### Texto seleccionado

Cuando en el mundo se clama por la reclusión obligatoria de los mayores de 65 años, integrantes de la población de riesgo en tiempos de pandemia, dos septuagenarios se disputan la nominación de su partido, en una contienda con gran dosis de sudor y lágrimas. También con discursos culminados en balbuceos, gruesas disputas internas, denuncias de irregularidades y hasta conspiraciones de padecimientos cognitivos y físicos, siempre aceitadas por algún aspirante a deep troath deambulando por las profundidades de Twitter.
En las primarias 2020 del Partido Demócrata estadounidense, la dicotomía entre Joe Biden y Bernie Sanders, próxima a llegar a su fin, ha puesto a dos hombres blancos, pertenecientes a la tercera edad y con biografías con muchas más diferencias que acuerdos, a luchar por un único lugar disponible para vencer a lo que ellos identifican como la peor amenaza para los Estados Unidos. Este es, de hecho, uno de los pocos puntos de acuerdo entre estos dos sujetos: La acérrima rivalidad contra todo lo que represente Donald Trump.
Al momento de escribir estas líneas, Joe Biden goza de 1201 delegados y Bernie Sanders, de 896. Estos actores tomarán un protagonismo clave en la Convención Nacional Demócrata, a celebrarse a mediados de julio en Milwaukee. En aquella serie de veladas que componen dicha ceremonia, se anunciarán formalmente los candidatos a presidente y vice por el frente demócrata. Todo indica que el vitoreado en dicha cita será, en efecto, Biden.

######
### Contenido de datos

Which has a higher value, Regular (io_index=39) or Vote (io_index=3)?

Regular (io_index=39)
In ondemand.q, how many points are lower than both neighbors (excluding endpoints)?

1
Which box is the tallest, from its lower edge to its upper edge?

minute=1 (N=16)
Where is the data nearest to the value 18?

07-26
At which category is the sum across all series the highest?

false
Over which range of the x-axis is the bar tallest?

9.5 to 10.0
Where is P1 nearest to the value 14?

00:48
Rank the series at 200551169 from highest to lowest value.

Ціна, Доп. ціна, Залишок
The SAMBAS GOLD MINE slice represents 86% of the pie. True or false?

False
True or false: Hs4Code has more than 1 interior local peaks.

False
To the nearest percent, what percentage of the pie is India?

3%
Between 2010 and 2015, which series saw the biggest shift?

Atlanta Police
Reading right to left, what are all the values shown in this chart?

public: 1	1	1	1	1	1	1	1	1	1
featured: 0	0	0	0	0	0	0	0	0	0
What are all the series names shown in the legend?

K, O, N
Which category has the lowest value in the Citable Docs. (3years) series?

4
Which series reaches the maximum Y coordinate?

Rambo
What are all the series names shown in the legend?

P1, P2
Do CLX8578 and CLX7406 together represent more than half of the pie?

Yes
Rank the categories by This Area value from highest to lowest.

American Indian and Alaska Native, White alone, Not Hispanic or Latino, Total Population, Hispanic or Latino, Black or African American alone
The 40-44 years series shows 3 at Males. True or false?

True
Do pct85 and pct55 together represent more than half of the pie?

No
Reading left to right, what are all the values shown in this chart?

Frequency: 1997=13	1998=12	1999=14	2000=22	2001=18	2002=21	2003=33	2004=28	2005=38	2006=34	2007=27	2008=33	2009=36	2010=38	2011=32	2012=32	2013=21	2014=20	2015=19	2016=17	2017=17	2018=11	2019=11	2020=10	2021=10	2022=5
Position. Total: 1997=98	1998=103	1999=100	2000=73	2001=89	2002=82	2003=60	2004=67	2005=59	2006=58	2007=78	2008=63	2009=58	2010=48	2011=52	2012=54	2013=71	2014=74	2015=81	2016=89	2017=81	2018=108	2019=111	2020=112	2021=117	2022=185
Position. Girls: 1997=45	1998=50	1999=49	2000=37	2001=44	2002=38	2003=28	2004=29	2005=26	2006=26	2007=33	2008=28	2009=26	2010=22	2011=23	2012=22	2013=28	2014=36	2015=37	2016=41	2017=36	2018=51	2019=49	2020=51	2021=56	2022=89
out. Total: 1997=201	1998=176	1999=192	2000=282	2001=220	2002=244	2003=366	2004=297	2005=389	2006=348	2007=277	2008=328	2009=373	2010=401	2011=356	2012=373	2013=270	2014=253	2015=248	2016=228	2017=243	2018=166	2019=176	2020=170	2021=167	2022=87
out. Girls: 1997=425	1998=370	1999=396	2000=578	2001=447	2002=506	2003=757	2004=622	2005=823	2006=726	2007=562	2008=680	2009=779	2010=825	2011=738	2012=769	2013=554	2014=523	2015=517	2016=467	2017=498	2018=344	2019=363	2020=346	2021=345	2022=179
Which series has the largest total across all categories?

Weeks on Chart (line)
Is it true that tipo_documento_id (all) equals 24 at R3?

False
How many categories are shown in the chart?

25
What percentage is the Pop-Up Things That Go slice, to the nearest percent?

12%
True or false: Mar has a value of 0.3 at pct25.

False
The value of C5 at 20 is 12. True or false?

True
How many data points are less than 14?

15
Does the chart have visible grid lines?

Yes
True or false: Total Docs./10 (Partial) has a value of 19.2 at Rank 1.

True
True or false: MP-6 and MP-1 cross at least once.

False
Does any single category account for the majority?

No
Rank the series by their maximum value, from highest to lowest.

######

Tarea asignada A: Edita el fragmento del texto sobre las primarias demócratas comprendido entre "En las primarias" y "represente Donald Trump.", ambos incluidos, y sustituye "dicotomía" por "disputa".
Tarea asignada B: Según el texto sobre las primarias demócratas, ¿en qué ciudad se celebrará la Convención Nacional Demócrata?

Solución desarrollada A:
En las primarias 2020 del Partido Demócrata estadounidense, la disputa entre Joe Biden y Bernie Sanders, próxima a llegar a su fin, ha puesto a dos hombres blancos, pertenecientes a la tercera edad y con biografías con muchas más diferencias que acuerdos, a luchar por un único lugar disponible para vencer a lo que ellos identifican como la peor amenaza para los Estados Unidos. Este es, de hecho, uno de los pocos puntos de acuerdo entre estos dos sujetos: La acérrima rivalidad contra todo lo que represente Donald Trump.

Solución desarrollada B: En Milwaukee.